Ну и пускай. Не зря же говорят в народе, — сколько голов, столько и умов. Не это беспокоило командира отряда. Его тревожило другое обстоятельство. То, что отношения между партизанами оставались, если можно так сказать, очень крутогорскими, а это значит, прежними; все вели себя так же, как и вчера, и позавчера, и много дней назад; например, кто был прокурором, тот и теперь все ещё оставался им, кто являлся уполномоченным наркомата по району, тот и сегодня пытался задавать тон в отряде. Былая районная иерархия пока что сохранялась целиком и полностью. Как не высовывались раньше вперёд директора машинно-тракторных станций, председатели колхозов, так и теперь, став партизанами, они почти не подавали голоса. Только топали следом за другими да собирались своим кружком, когда удавалось передохнуть минуту-другую на месте.

Понятно, что в теперешней ситуации после вопроса командира отряда: не разделяет ли кто из партизан мнения прокурора, нужно было учесть тех, кто вправду разделяет его, и тех, кто по извечному порядку вынужден сохранять вышеупомянутую иерархию. Именно на этот вопрос, с которым Нарчук обратился к партизанам, он не мог получить ответа. Сам вопрос исключал его. Во всяком случае, командир отряда в следующий же момент понял, что на такие категоричные слова его никто не отзовётся, как будто бы они и в самом деле были напрасно сказаны.

Между тем стоять вот так да разводить ненужные распри, которые неизвестно чем кончатся, тоже не стоило.
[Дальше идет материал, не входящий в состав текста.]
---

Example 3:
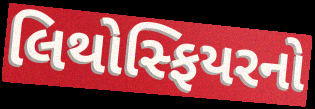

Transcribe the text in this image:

લિથોસ્ફિયરનો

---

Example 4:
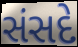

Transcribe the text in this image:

સંસદે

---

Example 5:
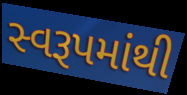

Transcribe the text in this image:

સ્વરૂપમાંથીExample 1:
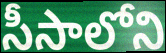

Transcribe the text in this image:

సీసాలోని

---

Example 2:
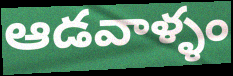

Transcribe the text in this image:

ఆడవాళ్ళం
Поэтому появление комиссара отряда, а вчера ещё — секретаря райкома партии, было как раз кстати. Степан Баранов вдруг отстранил рукой кого-то из партизан, вышел из толпы.
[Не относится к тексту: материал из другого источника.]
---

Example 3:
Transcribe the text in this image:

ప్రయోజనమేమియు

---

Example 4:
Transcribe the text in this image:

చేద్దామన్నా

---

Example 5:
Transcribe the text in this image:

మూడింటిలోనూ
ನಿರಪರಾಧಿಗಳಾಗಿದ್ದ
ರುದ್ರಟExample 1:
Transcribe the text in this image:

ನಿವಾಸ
— Не хватало, чтобы мы тут митинг затеяли, — поставив винтовку прикладом на землю, сказал он насмешливо и вполголоса. — Не надо забывать, что с сегодняшнего дня все мы военнообязанные. Все мы составляем одно военное подразделение, которое называется партизанским отрядом. Короче говоря, я вас призываю, дорогие товарищи, всего только вспомнить, что говорили вам ответственные люди утром в Мошевой, а потом — в Горбовичском лесу. Так вот, в военном подразделении всегда существовали правила взаимодействия, правила подчинения. Причём, обязательного подчинения. А это надо понимать очень просто — в военном подразделении есть командиры и есть рядовые бойцы. Командиры должны командовать, а рядовые бойцы, то есть подчинённые, должны выполнять команды. Кажется, все понятно, но у нас нашлись товарищи, которые, оказывается, либо не догадываются, что такое военная дисциплина, либо, нарочно нарушают её. А ведь есть же и партийная дисциплина.

— Так…— сунулся было что-то объяснить прокурор Шашкин, который все время, пока говорил Баранов, нетерпеливо и шумно переступал с ноги на ногу.

— Погодите, товарищ Шашкин, — остановил его комиссар, — мы ведь, кажется, договаривались, что митинга не будем устраивать. И я со своей стороны прошу извинить, что затянул речь, ничего такого, чего бы вы не знали, я не сказал и не мог сказать. Я всего только хотел напомнить, что мы объединены в военное подразделение, поэтому никакие споры между подчинёнными и командирами не должны иметь места. А что ж на деле получается — весь фронт наконец затих, а мы, двадцать четыре человека, двадцать четыре партизана, раскудахтались, будто куры в хлеву, и пугаем шумом не только себя, но и всех вокруг. Хорошо ещё, что немцев поблизости нету. Не миновать бы нам беды. Одним словом, я за то, товарищ Шашкин и остальные товарищи, чтобы Митрофан Онуфриевич Нарчук командовал нами и был нам заботливым и строгим отцом-командиром, а мы — подчинялись ему и слушались, как и полагается в такой ситуации. Тем более что задача, которая поставлена перед нами, остаётся прежней, никто её отменить не может, хотя обстановка, правду сказать, пока не очень-то понятная. Другое дело, что так переть наобум, как мы прём, наверно, нельзя. Необходимо больше осторожности, больше военной ловкости. Ну да Митрофан Онуфриевич — человек опытный в военном деле. Недаром он и в армии служил, и на манёврах партизанских был. Так что командир у нас с вами настоящий.